Eks Ketua Umum Partai Demokrat ini mengatakan, 'tidak ada yang tidak bisa diubah di negeri ini'. Konstitusi pun bisa saja diubah. Demikian juga sistem pemilu.
"Pendapat demikian tidaklah salah, dan saya pun amat mengerti," kata SBY.
SBY menjelaskan, hanya ingin mengingatkan kepada seluruh masyarakat.
Menurutnya, jika sebuah konstitusi, undang-undang dan juga sistem Pemilu hendak diubah; mengapa dan bagaimana semua itu diubah? Sebab sebagai bangsa yang maju dalam tatanan kehidupan yang baik, mesti mengedepankan pentingnya "what, why, how".

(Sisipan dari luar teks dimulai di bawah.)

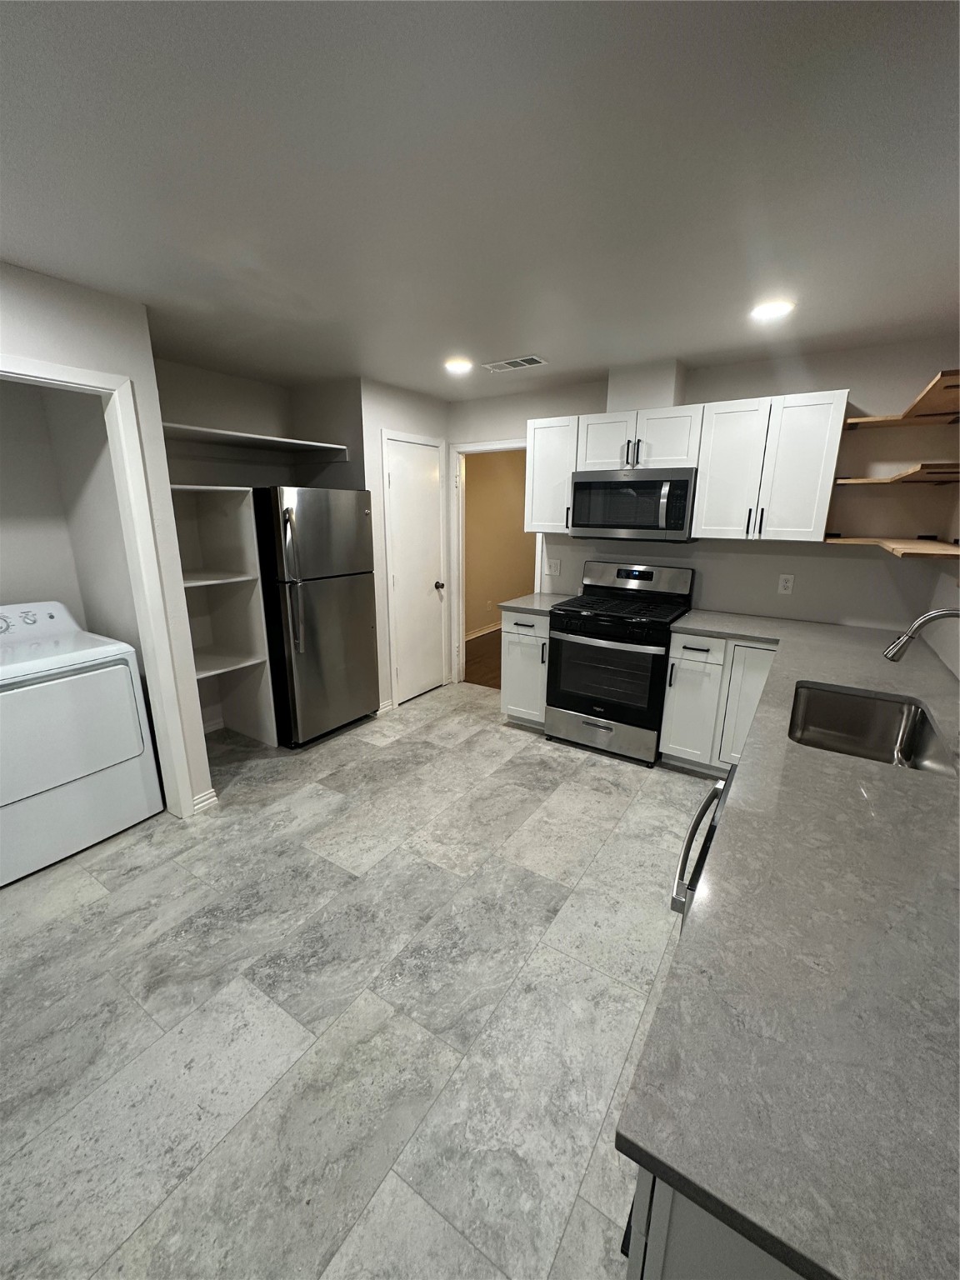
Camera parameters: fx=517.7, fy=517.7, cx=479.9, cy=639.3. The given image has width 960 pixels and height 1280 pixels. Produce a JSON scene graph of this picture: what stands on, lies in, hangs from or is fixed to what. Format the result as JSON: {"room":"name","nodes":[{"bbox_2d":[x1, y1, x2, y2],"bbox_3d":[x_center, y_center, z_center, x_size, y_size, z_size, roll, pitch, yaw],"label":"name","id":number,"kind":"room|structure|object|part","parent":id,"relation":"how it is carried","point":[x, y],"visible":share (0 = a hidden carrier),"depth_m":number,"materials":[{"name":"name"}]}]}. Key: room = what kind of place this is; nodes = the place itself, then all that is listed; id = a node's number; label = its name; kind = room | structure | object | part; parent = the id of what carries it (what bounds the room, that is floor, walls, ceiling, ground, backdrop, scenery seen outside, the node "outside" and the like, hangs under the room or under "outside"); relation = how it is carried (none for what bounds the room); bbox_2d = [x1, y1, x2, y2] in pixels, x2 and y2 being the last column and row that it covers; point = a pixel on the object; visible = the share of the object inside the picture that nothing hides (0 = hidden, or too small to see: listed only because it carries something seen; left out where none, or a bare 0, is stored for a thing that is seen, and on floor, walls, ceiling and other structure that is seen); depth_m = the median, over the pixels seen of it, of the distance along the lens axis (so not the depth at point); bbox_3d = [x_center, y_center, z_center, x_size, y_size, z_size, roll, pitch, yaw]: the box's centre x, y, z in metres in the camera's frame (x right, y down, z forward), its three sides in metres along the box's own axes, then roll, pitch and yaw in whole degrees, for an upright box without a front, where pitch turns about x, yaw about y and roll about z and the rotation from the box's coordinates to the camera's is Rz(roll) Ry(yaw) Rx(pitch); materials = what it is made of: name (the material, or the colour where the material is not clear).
{"room":"kitchen","nodes":[
{"label":"kitchen","id":0,"kind":"room"},
{"bbox_2d":[0,375,140,654],"bbox_3d":[-2.737,-0.240,2.334,0.120,2.435,1.761,10,17,32],"label":"closet wall","id":1,"kind":"structure","parent":0,"point":[12,582],"depth_m":2.71,"materials":[{"name":"paint"}]},
{"bbox_2d":[0,260,214,815],"bbox_3d":[-2.369,0.056,1.234,0.121,2.413,3.233,10,17,32],"label":"left wall","id":2,"kind":"structure","parent":0,"point":[85,358],"depth_m":2.18,"materials":[{"name":"white paint"}]},
{"bbox_2d":[0,352,199,819],"bbox_3d":[-1.844,0.017,2.016,0.134,2.094,1.150,10,17,32],"label":"closet door frame","id":3,"kind":"structure","parent":2,"relation":"attached to","point":[82,372],"depth_m":2.32,"materials":[{"name":"white paint"}]},
{"bbox_2d":[191,787,218,812],"bbox_3d":[-1.523,0.839,2.785,0.185,0.085,0.130,10,17,32],"label":"baseboard","id":4,"kind":"structure","parent":2,"relation":"attached to","point":[212,794],"depth_m":2.73,"materials":[{"name":"white paint"}]},
{"bbox_2d":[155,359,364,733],"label":"alcove wall","id":5,"kind":"structure","parent":0,"point":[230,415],"depth_m":3.45,"materials":[{"name":"paint"}]},
{"bbox_2d":[160,423,350,459],"bbox_3d":[-1.522,-1.215,3.249,0.523,0.069,1.329,10,17,32],"label":"upper shelf","id":6,"kind":"object","parent":5,"relation":"attached to","point":[212,431],"visible":0.8,"depth_m":3.31,"materials":[{"name":"white wood"}]},
{"bbox_2d":[0,680,720,1279],"bbox_3d":[-0.604,1.124,2.052,4.220,0.060,5.799,10,17,32],"label":"tile floor","id":7,"kind":"structure","parent":0,"point":[528,751],"depth_m":1.66,"materials":[{"name":"grey tile"}]},
{"bbox_2d":[0,602,162,886],"bbox_3d":[-2.121,0.419,2.474,0.750,1.081,0.724,10,17,32],"label":"dryer","id":8,"kind":"object","parent":7,"relation":"on","point":[67,684],"visible":1,"depth_m":2.33,"materials":[{"name":"white metal"}]},
{"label":"washer control panel","id":9,"kind":"part","parent":8,"relation":"part of","materials":[{"name":"white plastic"}]},
{"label":"dryer door","id":10,"kind":"part","parent":8,"relation":"part of","materials":[{"name":"white metal"}]},
{"bbox_2d":[168,481,279,746],"bbox_3d":[-1.740,-0.055,3.173,0.532,1.660,0.594,10,17,32],"label":"shelving unit","id":11,"kind":"object","parent":7,"relation":"on","point":[236,531],"visible":0.62,"depth_m":3.31,"materials":[{"name":"white wood"}]},
{"bbox_2d":[252,485,379,746],"bbox_3d":[-1.247,-0.195,3.660,0.822,1.684,0.734,10,17,32],"label":"refrigerator","id":12,"kind":"object","parent":7,"relation":"on","point":[365,636],"visible":0.87,"depth_m":3.36,"materials":[{"name":"silver metal"}]},
{"bbox_2d":[499,607,551,728],"bbox_3d":[0.463,0.172,3.866,0.400,0.889,0.648,10,17,32],"label":"base cabinet","id":13,"kind":"object","parent":7,"relation":"on","point":[521,627],"visible":0.47,"depth_m":3.63,"materials":[{"name":"white paint"}]},
{"bbox_2d":[499,593,576,613],"bbox_3d":[0.471,-0.264,3.698,0.456,0.036,0.602,10,17,32],"label":"countertop","id":14,"kind":"structure","parent":13,"relation":"on","point":[531,606],"depth_m":3.59,"materials":[{"name":"grey stone"}]},
{"bbox_2d":[546,560,694,764],"bbox_3d":[0.923,0.115,3.478,0.757,1.191,0.713,10,17,32],"label":"gas range","id":15,"kind":"object","parent":7,"relation":"on","point":[587,617],"visible":0.96,"depth_m":3.29,"materials":[{"name":"black metal"}]},
{"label":"storage drawer","id":16,"kind":"part","parent":15,"relation":"part of","materials":[{"name":"silver metal"}]},
{"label":"burner grates","id":17,"kind":"part","parent":15,"relation":"part of","materials":[{"name":"black metal"}]},
{"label":"control panel","id":18,"kind":"part","parent":15,"relation":"part of","materials":[{"name":"silver metal"}]},
{"bbox_2d":[669,769,731,925],"bbox_3d":[0.780,0.764,1.266,0.608,0.807,0.599,10,17,32],"label":"dishwasher","id":19,"kind":"object","parent":7,"relation":"on","point":[694,829],"visible":0.07,"depth_m":1.21,"materials":[{"name":"metal"}]},
{"bbox_2d":[622,1166,805,1279],"bbox_3d":[0.604,0.991,0.715,0.712,0.899,0.553,10,17,32],"label":"base cabinet","id":20,"kind":"object","parent":7,"relation":"on","point":[657,1267],"visible":0.11,"depth_m":0.57,"materials":[{"name":"paint"}]},
{"bbox_2d":[620,604,959,1279],"bbox_3d":[1.345,0.241,1.817,0.862,0.037,3.429,10,17,32],"label":"countertop","id":21,"kind":"structure","parent":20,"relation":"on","point":[700,928],"depth_m":0.72,"materials":[{"name":"grey stone"}]},
{"bbox_2d":[785,681,956,775],"bbox_3d":[1.241,0.383,1.721,0.434,0.210,0.723,10,17,32],"label":"sink","id":22,"kind":"object","parent":21,"relation":"in","point":[892,735],"visible":0.62,"depth_m":1.95,"materials":[{"name":"silver metal"}]},
{"bbox_2d":[882,607,959,661],"bbox_3d":[1.374,0.091,1.549,0.284,0.375,0.106,10,17,32],"label":"faucet","id":23,"kind":"object","parent":21,"relation":"on","point":[940,614],"visible":1,"depth_m":1.56,"materials":[{"name":"silver metal"}]},
{"bbox_2d":[658,629,778,774],"bbox_3d":[1.524,0.352,3.184,0.615,0.885,0.629,10,17,32],"label":"base cabinet","id":24,"kind":"object","parent":7,"relation":"on","point":[678,654],"visible":0.46,"depth_m":2.98,"materials":[{"name":"white paint"}]},
{"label":"drawer","id":25,"kind":"part","parent":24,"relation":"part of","materials":[{"name":"white paint"}]},
{"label":"cabinet door","id":26,"kind":"part","parent":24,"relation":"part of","materials":[{"name":"white paint"}]},
{"bbox_2d":[356,378,449,712],"bbox_3d":[-0.588,-0.690,4.153,0.114,2.402,0.951,10,17,32],"label":"pantry wall","id":27,"kind":"structure","parent":0,"point":[420,417],"depth_m":3.80,"materials":[{"name":"white paint"}]},
{"bbox_2d":[376,698,394,714],"bbox_3d":[-0.752,0.523,4.067,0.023,0.084,0.180,10,17,32],"label":"baseboard","id":28,"kind":"structure","parent":27,"relation":"attached to","point":[388,706],"depth_m":4.06,"materials":[{"name":"white paint"}]},
{"bbox_2d":[383,433,446,704],"bbox_3d":[-0.483,-0.510,4.186,0.097,2.028,0.630,10,17,32],"label":"pantry door","id":29,"kind":"structure","parent":27,"relation":"in","point":[402,485],"depth_m":4.17,"materials":[{"name":"white paint"}]},
{"bbox_3d":[-0.350,-0.458,4.414,0.076,0.068,0.069,10,17,32],"label":"doorknob","id":30,"kind":"part","parent":29,"relation":"part of","materials":[{"name":"metal"}]},
{"bbox_2d":[0,0,959,399],"bbox_3d":[-0.125,-1.630,2.788,5.048,0.096,9.336,10,17,32],"label":"ceiling","id":31,"kind":"structure","parent":0,"point":[30,243],"depth_m":1.35,"materials":[{"name":"white paint"}]},
{"bbox_2d":[444,357,474,374],"bbox_3d":[-0.132,-1.665,3.156,0.192,0.017,0.190,10,17,32],"label":"recessed light","id":32,"kind":"object","parent":31,"relation":"in","point":[454,364],"visible":0.99,"depth_m":3.13,"materials":[{"name":"white"}]},
{"bbox_2d":[481,355,547,372],"bbox_3d":[0.200,-1.652,3.105,0.381,0.009,0.177,10,17,32],"label":"ceiling vent","id":33,"kind":"object","parent":31,"relation":"in","point":[526,362],"visible":0.99,"depth_m":3.09,"materials":[{"name":"white metal"}]},
{"bbox_2d":[750,299,794,320],"bbox_3d":[1.259,-1.422,2.236,0.178,0.008,0.178,10,17,32],"label":"recessed light","id":34,"kind":"object","parent":31,"relation":"in","point":[777,307],"visible":0.99,"depth_m":2.22,"materials":[{"name":"white"}]},
{"bbox_2d":[463,449,536,635],"bbox_3d":[0.159,-1.298,6.458,0.118,2.416,3.822,10,17,32],"label":"hallway wall","id":35,"kind":"structure","parent":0,"point":[467,498],"depth_m":6.44,"materials":[{"name":"beige paint"}]},
{"bbox_2d":[464,621,501,640],"bbox_3d":[0.096,-0.131,6.633,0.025,0.081,3.720,10,17,32],"label":"baseboard","id":36,"kind":"structure","parent":35,"relation":"attached to","point":[497,627],"depth_m":6.51,"materials":[{"name":"white paint"}]},
{"bbox_2d":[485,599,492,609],"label":"hallway outlet","id":37,"kind":"object","parent":35,"relation":"attached to","point":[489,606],"visible":0.99,"depth_m":6.49,"materials":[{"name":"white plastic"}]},
{"bbox_2d":[442,336,959,664],"bbox_3d":[1.051,-0.573,3.719,3.548,2.406,0.118,10,17,32],"label":"back wall","id":38,"kind":"structure","parent":0,"point":[811,571],"depth_m":3.00,"materials":[{"name":"paint"}]},
{"bbox_2d":[448,436,537,690],"bbox_3d":[0.178,-0.548,4.362,0.892,2.098,0.206,10,17,32],"label":"door frame","id":39,"kind":"structure","parent":38,"relation":"attached to","point":[505,445],"depth_m":4.40,"materials":[{"name":"white paint"}]},
{"bbox_2d":[525,414,579,533],"bbox_3d":[0.558,-1.138,3.635,0.377,0.750,0.357,10,17,32],"label":"upper cabinet","id":40,"kind":"object","parent":38,"relation":"attached to","point":[547,442],"visible":0.72,"depth_m":3.51,"materials":[{"name":"white paint"}]},
{"bbox_2d":[545,557,561,575],"bbox_3d":[0.562,-0.558,3.979,0.116,0.117,0.012,10,17,32],"label":"light switch","id":41,"kind":"object","parent":38,"relation":"attached to","point":[555,566],"visible":0.99,"depth_m":3.98,"materials":[{"name":"white plastic"}]},
{"bbox_2d":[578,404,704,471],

"Dalam perjalanan ke depan, negeri ini harus memiliki budaya untuk selalu mengedepankan "the power of reason". Begitulah karakter bangsa yang maju dan rasional," kata SBY.
Lebih jauh, SBY mengatakan permasalahan bangsa mesti dilihat secara utuh dan seraya tetap berorientasi ke depan, serta untuk memenuhi aspirasi besar rakyatnya.
"Bukan pikiran dan tindakan musiman, apalagi jika bertentangan dengan kehendak dan pikiran bersama kita sebagai bangsa," ucap SBY.
Isu Hakim MK Sudah Bersikap Terkait Gugatan UU Pemilu
Komisi III DPR menggelar rapat dengar pendapat bersama PPATK di Gedung DPR, Senin (14/2). Namun, dalam rapat itu, mencuat isu beberapa hakim MK sudah bersikap terkait gugatan UU Pemilu yang saat ini sedang berjalan.
Mulanya, politikus Partai Demokrat, Benny K Harman, menyebut jelang Pemilu 2024, banyak dana yang digunakan oleh pihak tak dikenal untuk menunda pemilu.
"Pak Arsul (politikus PPP) ya, saya dengar dananya banyak sekali untuk penundaan pemilu, pakai dana untuk menunda pemilu banyak sekali dana-dana itu, yang tidak nampung lewat bank bisa langsung," lanjut dia.
Benny lalu menyinggung polemik gugatan sistem pemilu yang sedang berjalan di MK. Ia mendapat kabar sistem pemilu 2024 akan diubah menjadi tertutup.
Juru bicara MK Fajar Laksono menanggapi isu ini. Ia mengatakan, MK tidak mempermasalahkan opini termasuk isu yang beredar di masyarakat.
"Ada pihak menebak-nebak, menduga-duga ya, monggo saja," kata Fajar.
"Kita enggak bisa larang. Yang pasti, proses persidangan kan masih berjalan," tambah dia.
Fajar menuturkan, tak menampik MK menargetkan agar perkara ini segera diputus. Namun semua tergantung keputusan hakim.
Sementara Presiden Jokowi menepis bahwa dirinya memberikan arahan agar Pemilu 2024 dilakukan dengan sistem proporsional tertutup. Saat ini, sistem pemilu dengan proporsional terbuka sedang digugat ke Mahkamah Konstitusi (MK).
"Ndak, ndak, ndak, ndak, ndak. Saya bukan ketua partai," kata Jokowi di Ice BSD, Tangerang, Jumat (17/2).
Jokowi menuturkan, sebenarnya proporsional tertutup dan terbuka sama-sama memiliki kelebihan dan kekurangan. Ia pun mempersilakan setiap partai memilih sikap politiknya terhadap sistem pemilu tersebut.